Saved data entries:
..........

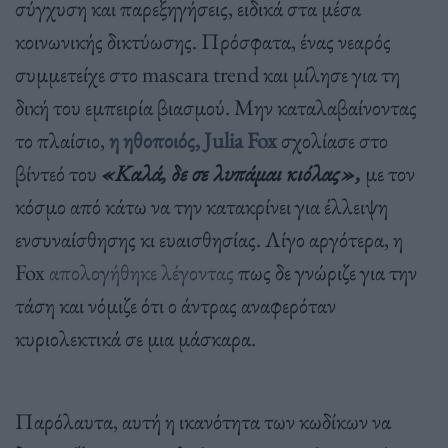
σύγχυση και παρεξηγήσεις, ειδικά στα μέσα
κοινωνικής δικτύωσης. Πρόσφατα, ένας νεαρός
συμμετείχε στο mascara trend και μίλησε για τη
δική του εμπειρία βιασμού. Μην καταλαβαίνοντας
το πλαίσιο,
η ηθοποιός, Julia Fox
σχολίασε στο
βίντεό του
«Καλά, δε σε λυπάμαι κιόλας»,
με τον
κόσμο από κάτω να την κατακρίνει για έλλειψη
ενσυναίσθησης κι ευαισθησίας. Λίγο αργότερα, η
Fox
απολογήθηκε λέγοντας
πως δε γνώριζε για την
τάση και νόμιζε ότι ο άντρας αναφερόταν
κυριολεκτικά σε μια μάσκαρα.
Παρόλαυτα, αυτή η ικανότητα των κωδίκων να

..........

▶ [EXERCISE OBJECTIVE]: Without the pictures, restate all of the entries above verbatim.

▶ [REPLY TO THE EXERCISE]:
σύγχυση και παρεξηγήσεις, ειδικά στα μέσα
κοινωνικής δικτύωσης. Πρόσφατα, ένας νεαρός
συμμετείχε στο mascara trend και μίλησε για τη
δική του εμπειρία βιασμού. Μην καταλαβαίνοντας
το πλαίσιο,
η ηθοποιός, Julia Fox
σχολίασε στο
βίντεό του
«Καλά, δε σε λυπάμαι κιόλας»,
με τον
κόσμο από κάτω να την κατακρίνει για έλλειψη
ενσυναίσθησης κι ευαισθησίας. Λίγο αργότερα, η
Fox
απολογήθηκε λέγοντας
πως δε γνώριζε για την
τάση και νόμιζε ότι ο άντρας αναφερόταν
κυριολεκτικά σε μια μάσκαρα.
Παρόλαυτα, αυτή η ικανότητα των κωδίκων να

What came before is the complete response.